Review Summary: The Over The Hedge Soundtrack >>>
Approximately four minutes into What Matters Most
, Ben Folds sings “clouds with ellipses, they come and go, and come and go, and fade away”, a line that unfortunately proves itself to be a precise descriptor of his newest full-length release. Throughout the entirety of his career, Folds has made his mark on the music scene through incisive lyricism, captivating and labyrinthine chord structures, and melodic flourishes, courtesy of both his vocals and his prodigious amount of talent on the piano. What Matters Most
is dead on arrival first and foremost because it plays to absolutely none of Folds’ strengths, and falls flat on its face when it attempts to lean into his natural gifts as a songwriter and performer. Opening circus dirge “But Wait, There’s More!” admittedly caught my attention with its rapidly panning keyboard buildup, only to slap me in the face with its hackneyed barbershop quartet harmonies, cheesy horns, and toothless political commentary. To release an album dunking on the malicious incompetence of the Trump administration and anti-vaxxers in 2023 is certainly a choice, and the lateness of the hour sheds even more light on the fact that Folds is saying neither anything new nor of substance on this record. The frankly insufferable “Kristine from the 7th Grade” proves as much, a purposeless story of an old middle school crush who fell down the QAnon rabbit hole, an ill-advised mess where Folds uses the phrase “deluge of memes” and expects me to take him seriously, a five-minute classical guitar-tinged puke stain that I will never unhear. His apolitical narratives throughout the tracklist aren’t quite as infuriating, but I wouldn’t describe them as an improvement. “Exhausting Lover” in particular signifies a woeful misread of the room; it’s a manic pixie dream girl meet cute with dialogue reminiscent of the infamous “I’m weird” monologue from Riverdale
, a tongue-in-cheek track that seems to understand that none of us want to receive a mental image of Ben Folds having sex in a dingy motel, but pries our eyes open and forces us to look anyway.

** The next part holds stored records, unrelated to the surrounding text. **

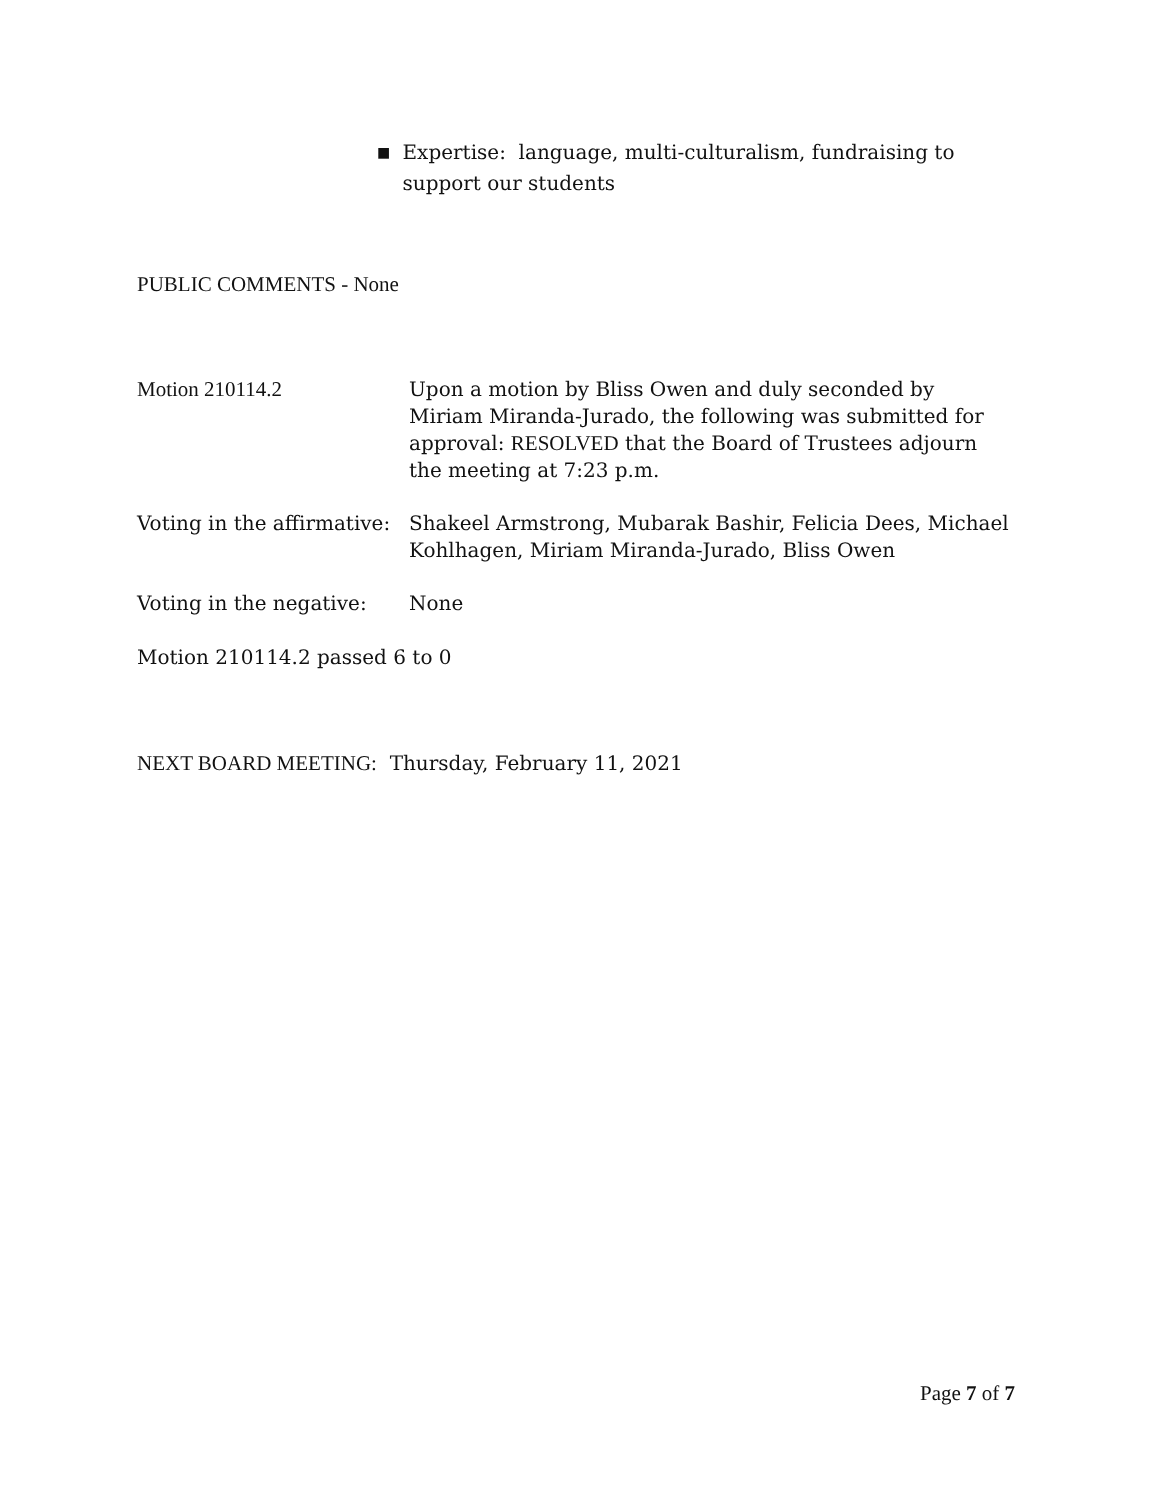■ Expertise: language, multi-culturalism, fundraising to support our students
PUBLIC COMMENTS - None
Motion 210114.2 Upon a motion by Bliss Owen and duly seconded by Miriam Miranda-Jurado, the following was submitted for approval: RESOLVED that the Board of Trustees adjourn the meeting at 7:23 p.m.
Voting in the affirmative:
Shakeel Armstrong, Mubarak Bashir, Felicia Dees, Michael Kohlhagen, Miriam Miranda-Jurado, Bliss Owen
Voting in the negative:
None
Motion 210114.2 passed 6 to 0
NEXT BOARD MEETING: Thursday, February 11, 2021
Page 7 of 7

On the musical front, it doesn’t get much better. “Back to Anonymous” and closing track “Moments” are the only numbers here that I would classify as “non-annoying”, with the 8 remaining tracks all finding a way to grind my gears, get under my skin, rustle my jimmies, et cetera and what not. “Fragile” is the true cloud with an ellipse of the album, a lifeless vapor of a ballad that’s been written by Folds a million times over, but never this carelessly. If one turns toward the back half, they’ll find tracks like “Winslow Gardens”, the token banger of the record that was clearly written in a 7/4 time signature because Folds sat down and thought “I need
to write a song in an odd time signature”, resulting in the melody feeling stilted and incomplete rather than rhythmically engaging. All of the aforementioned lyrical disasters in the above paragraph are equally frustrating instrumentation-wise, especially “Kristine”, which is a dynamic black hole written at odds with its lyrical content. For an album with a mission statement as obvious and preachy as “these last few years have been too much to handle, but there’s so much beauty to be thankful for in the world”, it’s hilarious how much it sounds like Ben Folds just doesn’t want to be here. Despite its long gestation period and pristine production, it sounds as though no one believes in What Matters Most
less than Folds himself, and this bleeds through every single vocal performance and instrumental arrangement on the record. Whether it was released out of obligation, a profit motive, or genuine artistic expression, What Matters Most
was a chore for me to listen to, and what matters most to me in this present moment is that I tell you that it is bad.